# [PROVIDED INFORMATION]
========================================================================

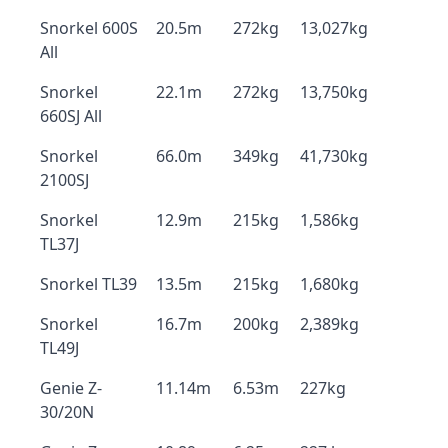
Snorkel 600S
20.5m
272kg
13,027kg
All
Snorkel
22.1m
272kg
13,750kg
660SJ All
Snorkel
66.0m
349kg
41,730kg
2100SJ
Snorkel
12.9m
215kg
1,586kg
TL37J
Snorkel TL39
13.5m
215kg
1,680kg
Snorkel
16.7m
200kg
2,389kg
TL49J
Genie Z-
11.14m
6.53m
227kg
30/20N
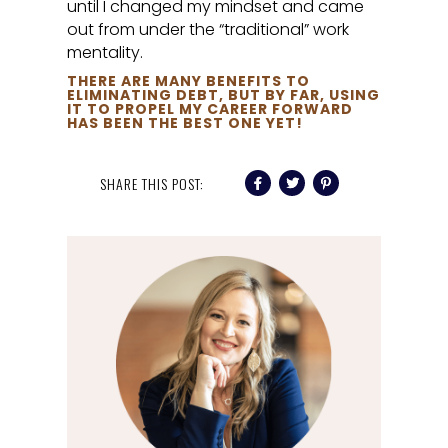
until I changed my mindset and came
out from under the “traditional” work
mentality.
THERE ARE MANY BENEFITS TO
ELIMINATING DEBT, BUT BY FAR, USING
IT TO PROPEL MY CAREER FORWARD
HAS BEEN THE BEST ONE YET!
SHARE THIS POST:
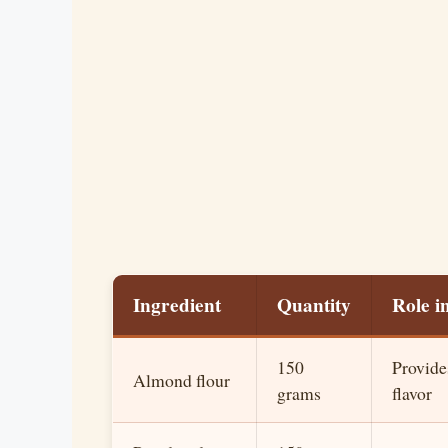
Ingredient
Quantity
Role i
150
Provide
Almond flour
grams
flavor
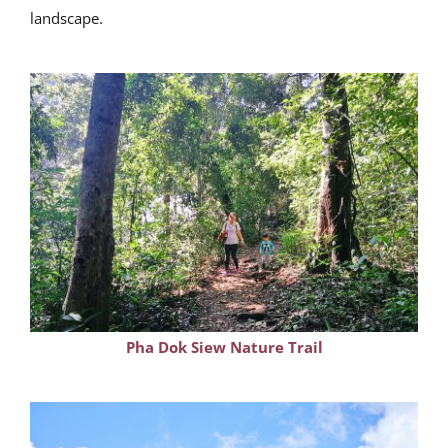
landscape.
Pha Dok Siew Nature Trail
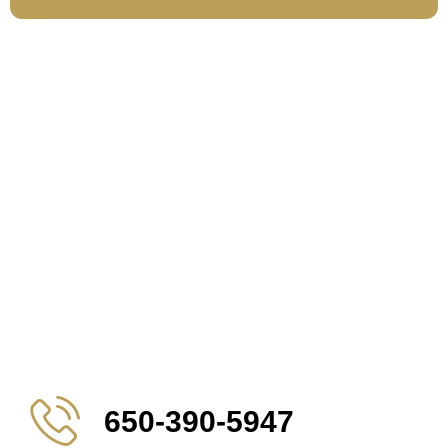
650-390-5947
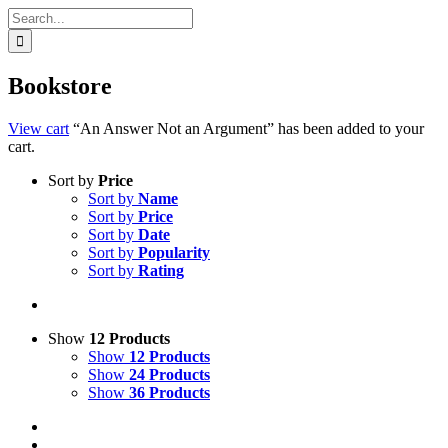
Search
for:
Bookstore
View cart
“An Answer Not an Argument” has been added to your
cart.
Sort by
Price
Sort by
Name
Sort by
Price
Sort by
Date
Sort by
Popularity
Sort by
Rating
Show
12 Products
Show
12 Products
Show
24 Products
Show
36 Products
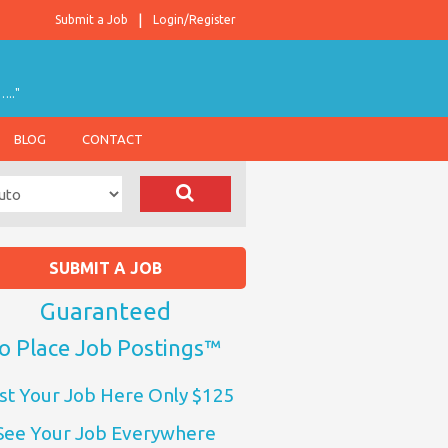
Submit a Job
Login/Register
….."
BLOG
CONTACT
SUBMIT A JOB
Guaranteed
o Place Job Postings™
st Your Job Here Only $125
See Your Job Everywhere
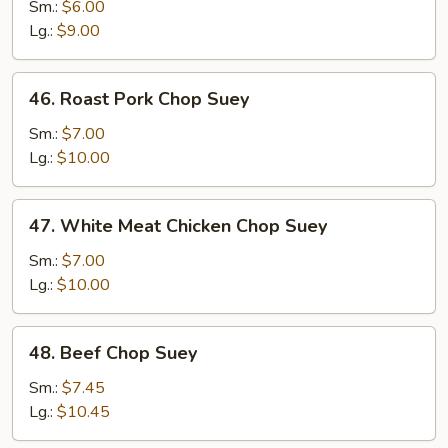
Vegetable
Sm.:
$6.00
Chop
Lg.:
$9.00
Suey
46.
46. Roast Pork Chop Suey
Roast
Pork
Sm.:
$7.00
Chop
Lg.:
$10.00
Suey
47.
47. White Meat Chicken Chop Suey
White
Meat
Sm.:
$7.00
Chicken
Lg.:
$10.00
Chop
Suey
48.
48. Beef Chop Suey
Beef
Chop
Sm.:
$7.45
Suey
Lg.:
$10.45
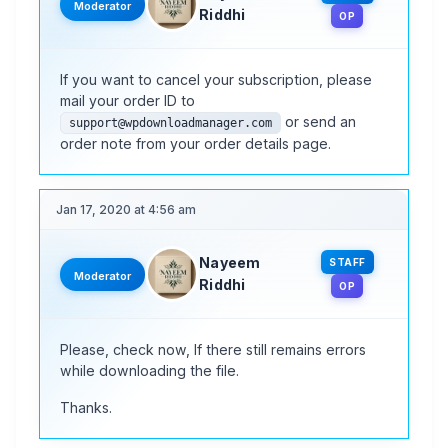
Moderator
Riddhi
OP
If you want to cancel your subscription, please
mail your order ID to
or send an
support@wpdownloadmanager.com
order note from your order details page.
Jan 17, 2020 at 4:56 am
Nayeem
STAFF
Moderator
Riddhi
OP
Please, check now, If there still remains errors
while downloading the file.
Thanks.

========================================================================

# [TASK GOAL]
Replace "Sort by" with "Order by" everywhere in the listing above, change nothing else, and give the text back without the pictures.

# [SOLUTION]
Snorkel 600S
20.5m
272kg
13,027kg
All
Snorkel
22.1m
272kg
13,750kg
660SJ All
Snorkel
66.0m
349kg
41,730kg
2100SJ
Snorkel
12.9m
215kg
1,586kg
TL37J
Snorkel TL39
13.5m
215kg
1,680kg
Snorkel
16.7m
200kg
2,389kg
TL49J
Genie Z-
11.14m
6.53m
227kg
30/20N
until I changed my mindset and came
out from under the “traditional” work
mentality.
THERE ARE MANY BENEFITS TO
ELIMINATING DEBT, BUT BY FAR, USING
IT TO PROPEL MY CAREER FORWARD
HAS BEEN THE BEST ONE YET!
SHARE THIS POST:
Ingredient
Quantity
Role i
150
Provide
Almond flour
grams
flavor
landscape.
Pha Dok Siew Nature Trail
650-390-5947
Search
for:
Bookstore
View cart
“An Answer Not an Argument” has been added to your
cart.
Order by
Price
Order by
Name
Order by
Price
Order by
Date
Order by
Popularity
Order by
Rating
Show
12 Products
Show
12 Products
Show
24 Products
Show
36 Products
Submit a Job
Login/Register
….."
BLOG
CONTACT
SUBMIT A JOB
Guaranteed
o Place Job Postings™
st Your Job Here Only $125
See Your Job Everywhere
Vegetable
Sm.:
$6.00
Chop
Lg.:
$9.00
Suey
46.
46. Roast Pork Chop Suey
Roast
Pork
Sm.:
$7.00
Chop
Lg.:
$10.00
Suey
47.
47. White Meat Chicken Chop Suey
White
Meat
Sm.:
$7.00
Chicken
Lg.:
$10.00
Chop
Suey
48.
48. Beef Chop Suey
Beef
Chop
Sm.:
$7.45
Suey
Lg.:
$10.45
Moderator
Riddhi
OP
If you want to cancel your subscription, please
mail your order ID to
or send an
support@wpdownloadmanager.com
order note from your order details page.
Jan 17, 2020 at 4:56 am
Nayeem
STAFF
Moderator
Riddhi
OP
Please, check now, If there still remains errors
while downloading the file.
Thanks.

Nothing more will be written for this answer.